Я вот считаю, что нет «предательств» — есть «исчерпывание отношений». Если они исчерпались, не надо переживать, надо радоваться, что они закончились. Будет что-то новое. Если кому-то плохо — надо ему помочь и не думать о себе. За себя я бы ничего не делал, а за кого-то надо. И отстоять надо, и резкое слово сказать.
Как бороться с тем, что опускаются руки?
Только встретиться с чем-то хорошим. С человеком, с хорошей девушкой, с хорошим фильмом, с талантливым художником, послушать музыку классную.
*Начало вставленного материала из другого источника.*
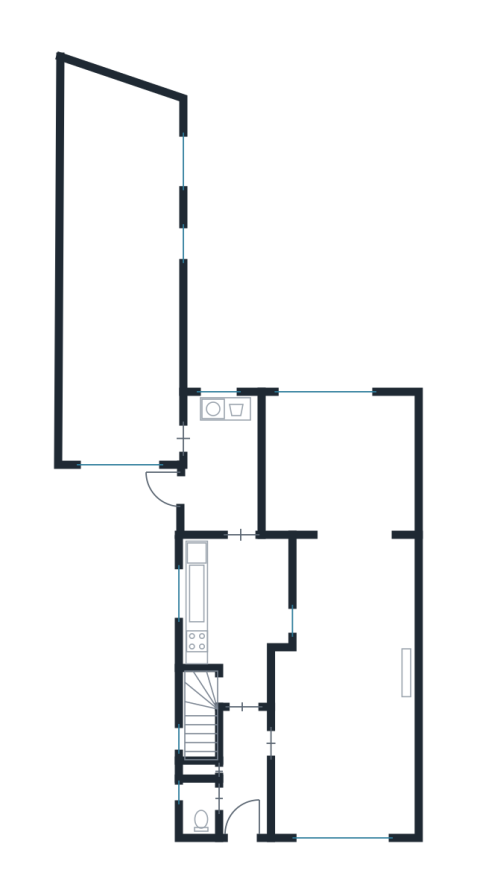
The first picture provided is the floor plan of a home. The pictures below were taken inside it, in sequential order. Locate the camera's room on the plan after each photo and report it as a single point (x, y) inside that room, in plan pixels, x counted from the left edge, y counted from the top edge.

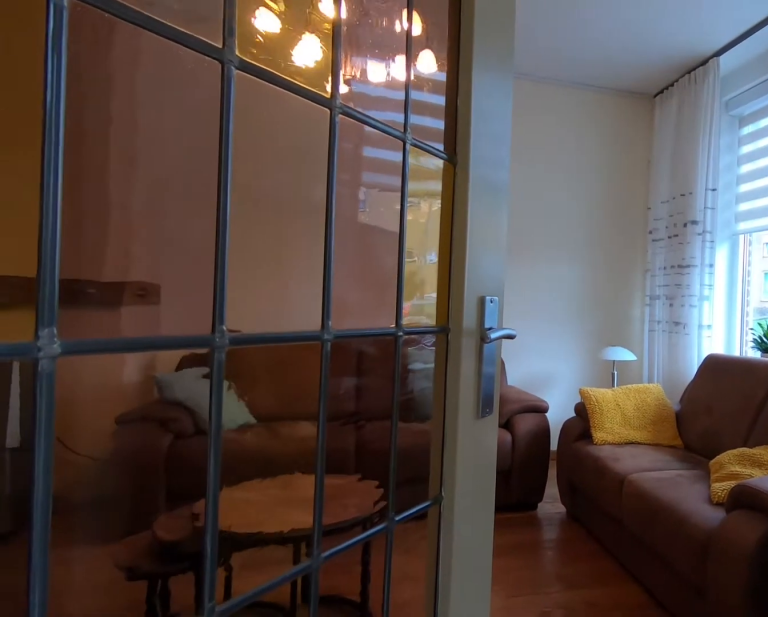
(244, 768)
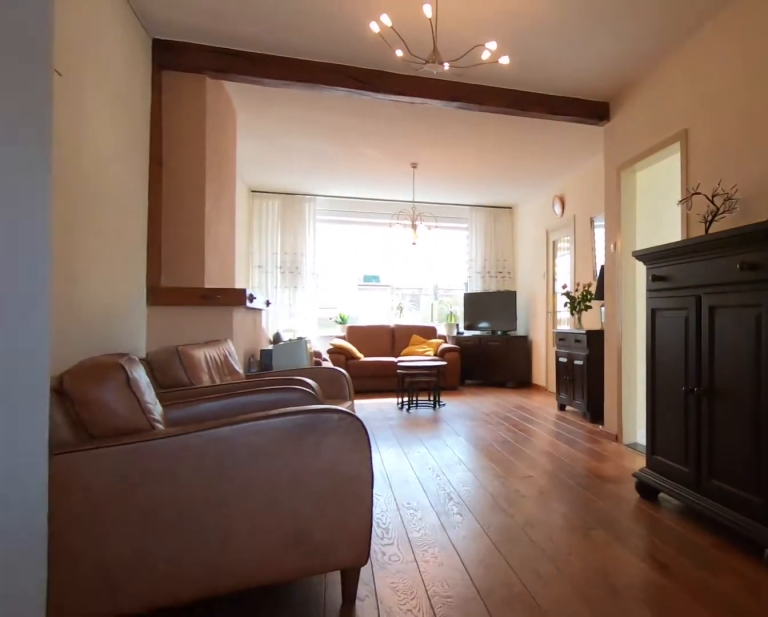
(338, 464)
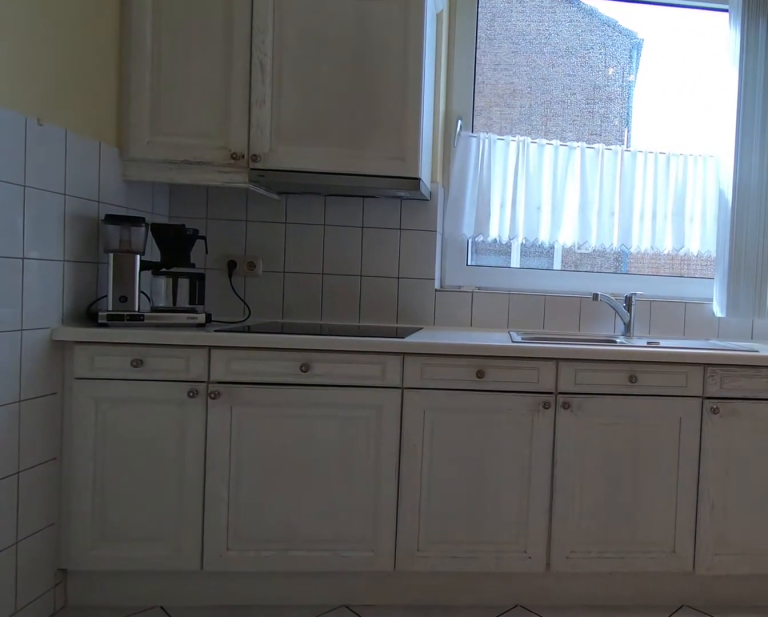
(247, 613)
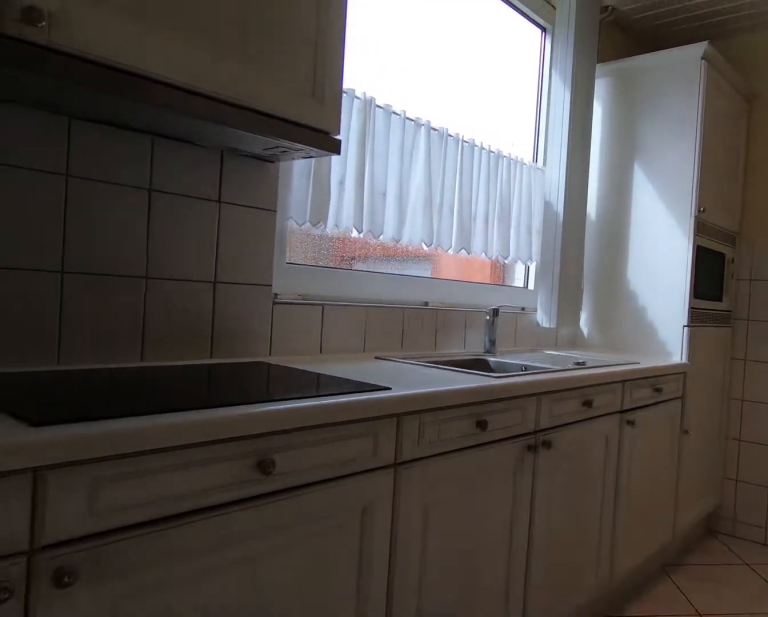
(247, 613)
Тогда возникает снова желание заниматься, чувствовать, воспринимать. Пропадает чувство одиночества и бессмысленности. Лично у меня это происходит, когда я вижу что-то настоящее. И сразу самому хочется что-то сделать. Есть книжки любимые. Бывает, что-то не идёт на репетиции — полистал Эфроса или Бергмана — и всё снова нормально.
Бергмана?
Да. Один из моих любимых режиссёров. Я хотел в своё время к нему ехать учиться, даже купил шведский словарь. А потом Петр Наумович позвал преподавать. Набрали тот курс, который стал театром «Мастерская Петра Фоменко». А так я уже выписался из Москвы и думал ехать к своему любимому Бергману. Мы, скажем так, кто в этой стране живет, очень застенчивые. У нас есть свой предел откровенности. Есть зоны, опасные для разговоров, но без них невозможно заниматься человеком. Завидую, как Бергман легко об этом говорит. О взаимоотношениях с родителями, о любви и ненависти к родителям. Он не боится говорить о своих отношениях с женщинами в форме анализа своей природы. Не стыдится депрессий. Не стыдится какого-то поведения. В этом и величие этого человека. Таких честных книжек и авторов не так много.